Saved entries
---
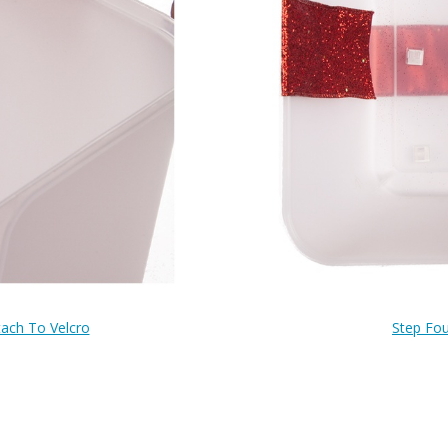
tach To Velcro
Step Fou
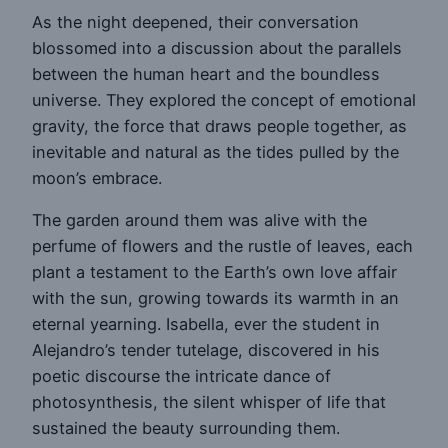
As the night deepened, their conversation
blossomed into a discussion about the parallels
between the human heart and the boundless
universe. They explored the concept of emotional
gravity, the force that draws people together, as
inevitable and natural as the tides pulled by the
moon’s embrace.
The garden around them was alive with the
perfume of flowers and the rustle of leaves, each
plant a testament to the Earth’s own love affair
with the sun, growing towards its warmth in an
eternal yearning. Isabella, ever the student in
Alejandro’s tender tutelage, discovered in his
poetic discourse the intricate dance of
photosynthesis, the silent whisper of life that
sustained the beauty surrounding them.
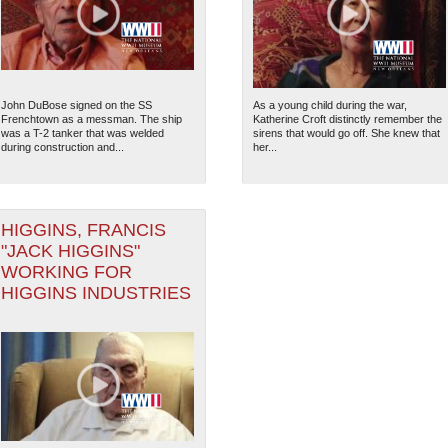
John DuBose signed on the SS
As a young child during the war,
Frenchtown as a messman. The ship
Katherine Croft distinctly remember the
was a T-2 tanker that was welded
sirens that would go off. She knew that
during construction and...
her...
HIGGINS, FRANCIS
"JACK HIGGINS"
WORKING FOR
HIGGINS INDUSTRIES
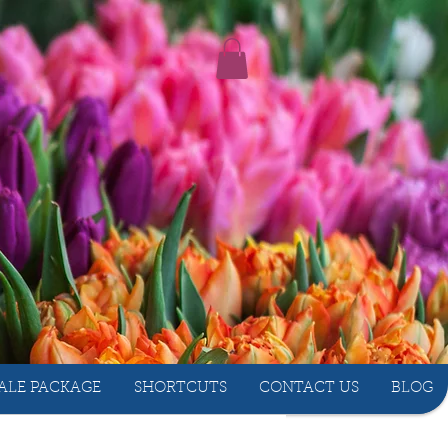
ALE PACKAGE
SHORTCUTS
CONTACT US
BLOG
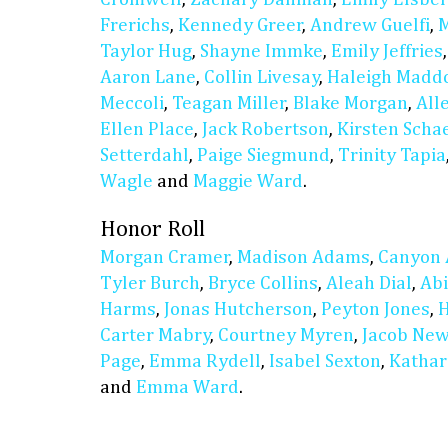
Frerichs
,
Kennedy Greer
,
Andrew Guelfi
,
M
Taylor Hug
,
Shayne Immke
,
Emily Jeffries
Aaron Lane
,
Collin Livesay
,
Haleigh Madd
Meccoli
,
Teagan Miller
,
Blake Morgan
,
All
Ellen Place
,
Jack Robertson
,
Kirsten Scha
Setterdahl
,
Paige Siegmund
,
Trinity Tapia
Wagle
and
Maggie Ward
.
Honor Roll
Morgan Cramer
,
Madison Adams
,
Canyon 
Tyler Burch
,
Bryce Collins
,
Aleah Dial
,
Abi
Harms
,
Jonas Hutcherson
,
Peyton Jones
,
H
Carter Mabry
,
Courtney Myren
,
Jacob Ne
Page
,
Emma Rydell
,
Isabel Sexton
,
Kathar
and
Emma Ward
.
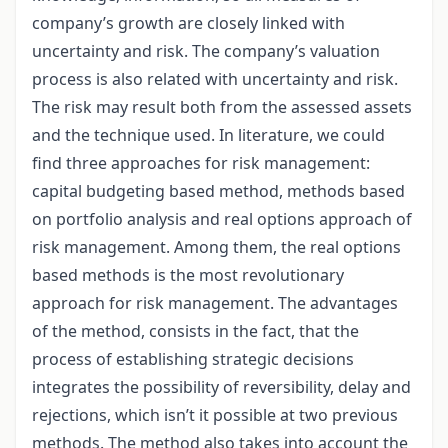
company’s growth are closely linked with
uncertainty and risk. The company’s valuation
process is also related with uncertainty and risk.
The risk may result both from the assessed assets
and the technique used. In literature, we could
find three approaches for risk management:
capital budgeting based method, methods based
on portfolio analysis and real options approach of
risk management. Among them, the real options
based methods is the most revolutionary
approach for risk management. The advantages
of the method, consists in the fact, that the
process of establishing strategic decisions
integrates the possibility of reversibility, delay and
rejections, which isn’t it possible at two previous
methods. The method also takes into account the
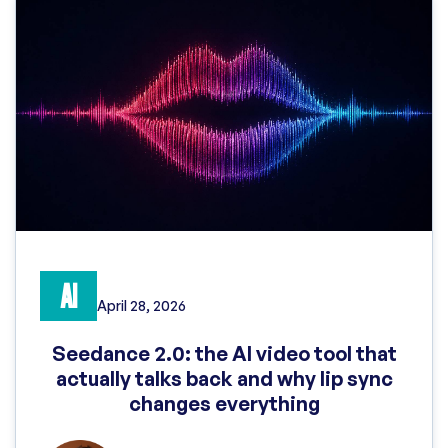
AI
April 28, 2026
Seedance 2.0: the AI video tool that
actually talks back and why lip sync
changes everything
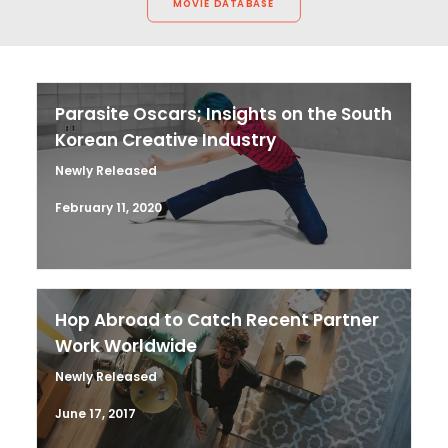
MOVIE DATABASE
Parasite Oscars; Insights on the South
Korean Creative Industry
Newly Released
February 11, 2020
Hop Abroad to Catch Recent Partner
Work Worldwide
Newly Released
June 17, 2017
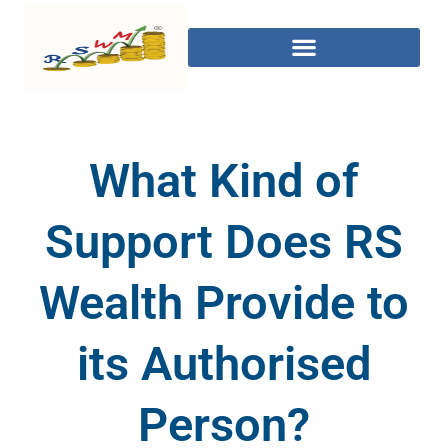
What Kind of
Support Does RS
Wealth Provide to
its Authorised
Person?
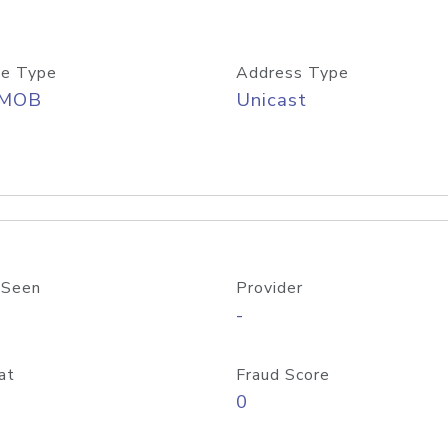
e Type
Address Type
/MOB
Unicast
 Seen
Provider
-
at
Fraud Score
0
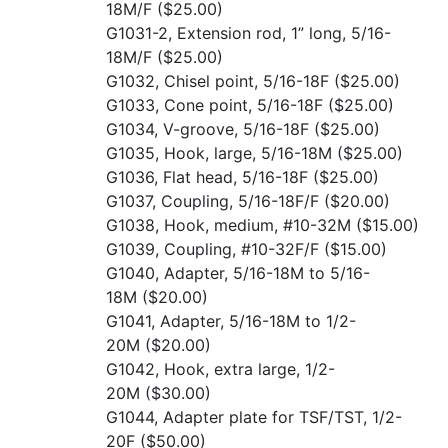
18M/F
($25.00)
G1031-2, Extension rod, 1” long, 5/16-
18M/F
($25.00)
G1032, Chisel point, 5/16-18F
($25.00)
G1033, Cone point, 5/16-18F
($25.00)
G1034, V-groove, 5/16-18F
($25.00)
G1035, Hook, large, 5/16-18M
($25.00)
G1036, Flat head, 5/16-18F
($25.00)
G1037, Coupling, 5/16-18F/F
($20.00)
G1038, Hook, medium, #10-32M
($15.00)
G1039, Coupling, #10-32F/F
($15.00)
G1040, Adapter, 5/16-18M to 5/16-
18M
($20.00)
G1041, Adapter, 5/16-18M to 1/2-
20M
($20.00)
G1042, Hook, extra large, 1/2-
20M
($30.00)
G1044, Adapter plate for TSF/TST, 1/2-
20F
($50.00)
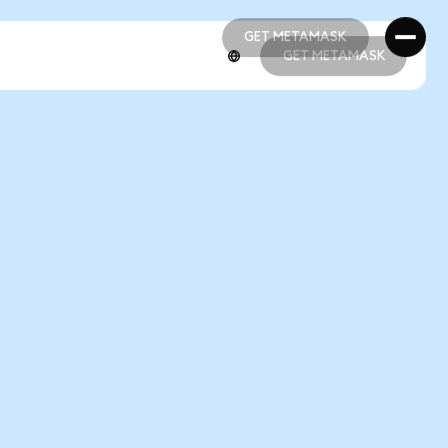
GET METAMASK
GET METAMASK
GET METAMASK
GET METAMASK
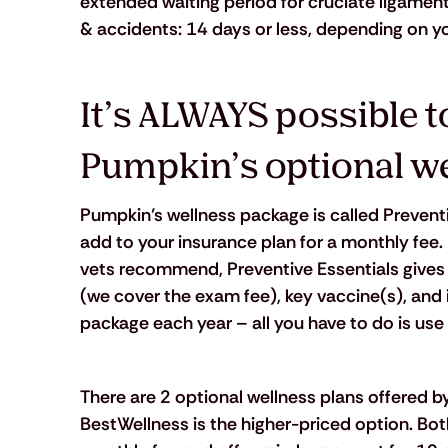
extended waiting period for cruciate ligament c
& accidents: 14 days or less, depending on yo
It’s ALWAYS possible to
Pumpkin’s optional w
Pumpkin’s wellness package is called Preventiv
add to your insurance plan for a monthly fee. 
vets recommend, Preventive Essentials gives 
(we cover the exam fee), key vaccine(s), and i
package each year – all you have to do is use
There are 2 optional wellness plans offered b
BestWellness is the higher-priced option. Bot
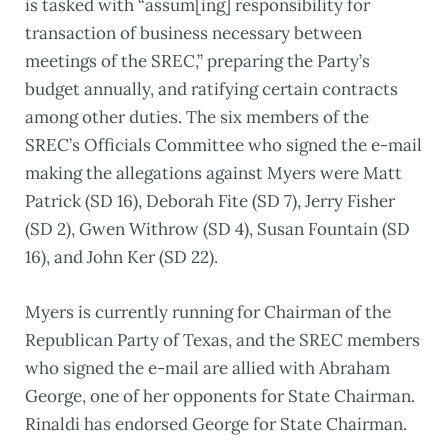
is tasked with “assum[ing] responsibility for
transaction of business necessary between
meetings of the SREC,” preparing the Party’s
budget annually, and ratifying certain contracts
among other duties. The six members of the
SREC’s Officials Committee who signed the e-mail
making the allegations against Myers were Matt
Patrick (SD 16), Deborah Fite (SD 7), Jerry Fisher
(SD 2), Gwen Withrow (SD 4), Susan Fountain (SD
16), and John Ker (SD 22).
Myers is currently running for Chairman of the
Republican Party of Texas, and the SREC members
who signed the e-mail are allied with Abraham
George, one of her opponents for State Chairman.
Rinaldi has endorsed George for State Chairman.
---
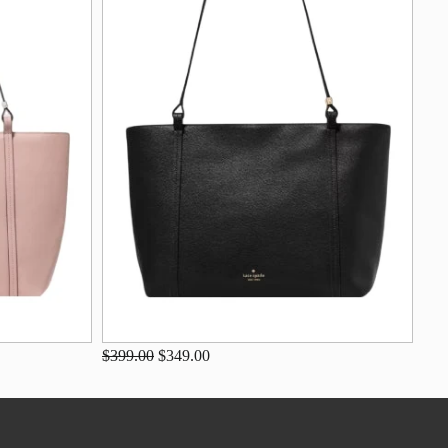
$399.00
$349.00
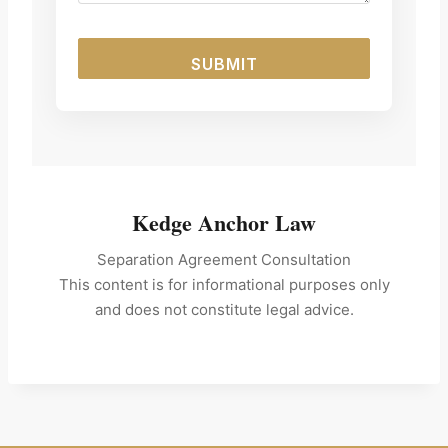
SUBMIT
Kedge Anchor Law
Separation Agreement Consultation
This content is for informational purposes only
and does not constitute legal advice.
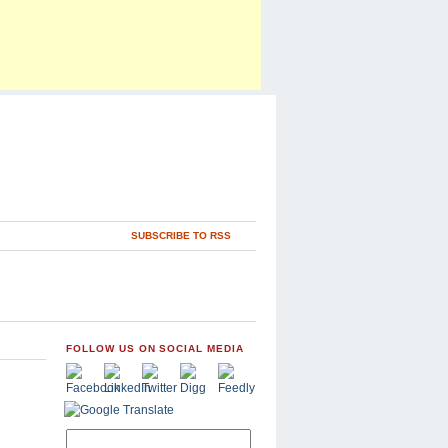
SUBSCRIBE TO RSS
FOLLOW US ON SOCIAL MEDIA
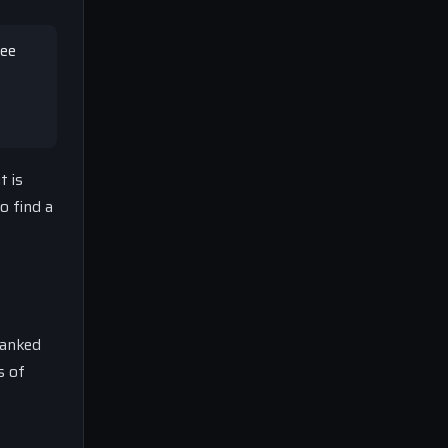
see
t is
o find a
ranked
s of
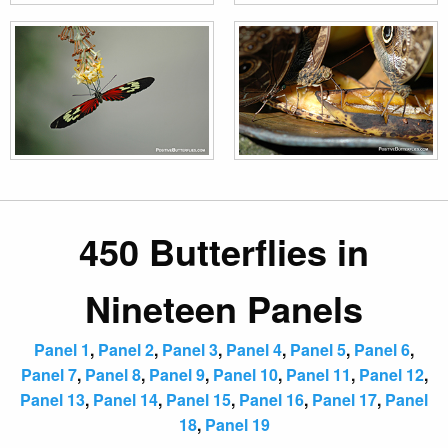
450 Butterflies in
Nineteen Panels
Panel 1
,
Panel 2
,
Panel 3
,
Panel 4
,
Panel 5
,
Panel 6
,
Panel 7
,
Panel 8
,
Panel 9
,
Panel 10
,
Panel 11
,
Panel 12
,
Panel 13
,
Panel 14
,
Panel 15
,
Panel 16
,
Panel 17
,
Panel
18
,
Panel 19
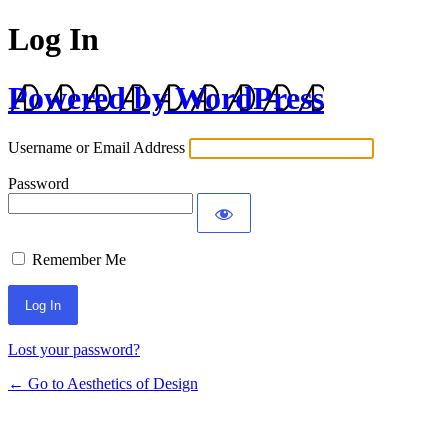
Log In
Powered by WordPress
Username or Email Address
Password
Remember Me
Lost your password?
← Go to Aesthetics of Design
---
● Exercise details:
Pictures in the entries do not go into the copy. Print only the lines starting at the one containing "G1037, Coupling, 5/16-18F/F" and ending at the one containing "Rinaldi has endorsed", exactly as they appear.

● Solution:
G1037, Coupling, 5/16-18F/F
($20.00)
G1038, Hook, medium, #10-32M
($15.00)
G1039, Coupling, #10-32F/F
($15.00)
G1040, Adapter, 5/16-18M to 5/16-
18M
($20.00)
G1041, Adapter, 5/16-18M to 1/2-
20M
($20.00)
G1042, Hook, extra large, 1/2-
20M
($30.00)
G1044, Adapter plate for TSF/TST, 1/2-
20F
($50.00)
GET METAMASK
GET METAMASK
GET METAMASK
GET METAMASK
extended waiting period for cruciate ligament c
& accidents: 14 days or less, depending on yo
It’s ALWAYS possible to
Pumpkin’s optional w
Pumpkin’s wellness package is called Preventiv
add to your insurance plan for a monthly fee. 
vets recommend, Preventive Essentials gives 
(we cover the exam fee), key vaccine(s), and i
package each year – all you have to do is use
There are 2 optional wellness plans offered b
BestWellness is the higher-priced option. Bot
is tasked with “assum[ing] responsibility for
transaction of business necessary between
meetings of the SREC,” preparing the Party’s
budget annually, and ratifying certain contracts
among other duties. The six members of the
SREC’s Officials Committee who signed the e-mail
making the allegations against Myers were Matt
Patrick (SD 16), Deborah Fite (SD 7), Jerry Fisher
(SD 2), Gwen Withrow (SD 4), Susan Fountain (SD
16), and John Ker (SD 22).
Myers is currently running for Chairman of the
Republican Party of Texas, and the SREC members
who signed the e-mail are allied with Abraham
George, one of her opponents for State Chairman.
Rinaldi has endorsed George for State Chairman.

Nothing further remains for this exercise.